If all goes well, recipients are in the hospital a few weeks, but complications could mean that Barbara will be hospitalized for months.  When she is released to recuperate at home, she’ll require round-the-clock caregiving for a period of at least three months.  During recuperation, she will participate in pulmonary rehab as well as frequent tests, doctor appointments, therapy, and more.

For most lung recipients, the quality of life is improved after transplant. They have better exercise endurance and can do more on a daily basis. Almost all patients can live without the help of an oxygen tank.

We’ve seen almost miraculous changes in people at the lung transplant support group we attend every week.

However, we also know this is a serious, uncertain endeavor, and the statistics are sobering.

About four out of five patients are still alive one year following lung transplant.
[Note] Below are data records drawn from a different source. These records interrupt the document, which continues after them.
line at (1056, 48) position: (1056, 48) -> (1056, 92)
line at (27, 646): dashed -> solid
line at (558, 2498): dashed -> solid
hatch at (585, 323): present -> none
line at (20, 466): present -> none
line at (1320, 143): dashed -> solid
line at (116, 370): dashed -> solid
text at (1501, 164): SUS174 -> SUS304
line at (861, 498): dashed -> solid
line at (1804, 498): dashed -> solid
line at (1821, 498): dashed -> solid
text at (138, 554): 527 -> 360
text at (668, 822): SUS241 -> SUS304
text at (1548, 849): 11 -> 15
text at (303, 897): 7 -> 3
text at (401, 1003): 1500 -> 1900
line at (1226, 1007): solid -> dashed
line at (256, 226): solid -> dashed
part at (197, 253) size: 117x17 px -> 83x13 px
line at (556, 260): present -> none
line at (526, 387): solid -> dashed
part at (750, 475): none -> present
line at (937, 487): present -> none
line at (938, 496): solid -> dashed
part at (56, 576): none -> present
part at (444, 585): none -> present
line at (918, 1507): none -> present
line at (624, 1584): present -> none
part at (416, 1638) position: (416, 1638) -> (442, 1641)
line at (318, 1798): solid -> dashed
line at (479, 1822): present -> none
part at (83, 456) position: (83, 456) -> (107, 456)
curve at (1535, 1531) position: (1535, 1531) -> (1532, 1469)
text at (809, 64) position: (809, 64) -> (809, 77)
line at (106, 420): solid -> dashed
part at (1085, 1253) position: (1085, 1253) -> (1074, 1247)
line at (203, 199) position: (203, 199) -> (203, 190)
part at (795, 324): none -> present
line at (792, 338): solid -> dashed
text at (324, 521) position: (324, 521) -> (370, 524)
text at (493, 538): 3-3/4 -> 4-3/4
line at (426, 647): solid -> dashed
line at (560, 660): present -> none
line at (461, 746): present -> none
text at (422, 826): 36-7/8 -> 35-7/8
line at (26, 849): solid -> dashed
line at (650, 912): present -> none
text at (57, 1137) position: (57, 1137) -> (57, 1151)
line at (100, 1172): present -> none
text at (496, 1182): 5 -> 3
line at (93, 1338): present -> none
During this first year, the risk of death is mainly due to complications such as infection and/or rejection.  In fact, rejection will be a life-long battle. The body’s immune system detects the transplanted organ and sees it as an invader it has to attack.

To prevent rejection, organ transplant patients must take an array of powerful drugs several times a day.  These medications reduce the body’s natural ability to fight off infections and prevent rejection, but they can also produce serious side effects, such as diabetes, kidney damage, heart problems and various types of cancer.

Five years out from transplant, just over half of lung transplant recipients will still be living.

At the ten year mark, only about 33 percent of recipients will have survived.

If my sister’s lung transplant is not successful, the chance for a second organ transplant is very low.  Usually, patients are far too sick to qualify.

The physician’s and educators at the U of M have not sugarcoated the operation and recuperation.  We’re aware of the pitfalls.  There are some patients do not live through surgery or die shortly after.  Others never regain their strength or improve their quality of life.  For the rest of her life, my sister will need to live near a transplant center and she will have to constantly monitor her health.

This is not a Hollywood movie or a book of fiction.  This is real life and there are no guarantees.

Still, my sister wants the opportunity to live and she is willing to fight for it.  She’s hoping for another decade of life with improved health.

At a recent support group meeting, Barbara and I are introduced to a couple.  Initially, we assumed the wife needed a transplant as she was in a wheelchair.  Then, to our surprise, we learned the husband had been transplanted a dozen years ago.  He has done well and is now caring for his wife who has her own health challenges.

Eyes shining, my sister turned to me.  “Wouldn’t it be great if that was us, and I was pushing your wheelchair?” she said.

“Yes,” I replied with a chuckle. “That would be great.”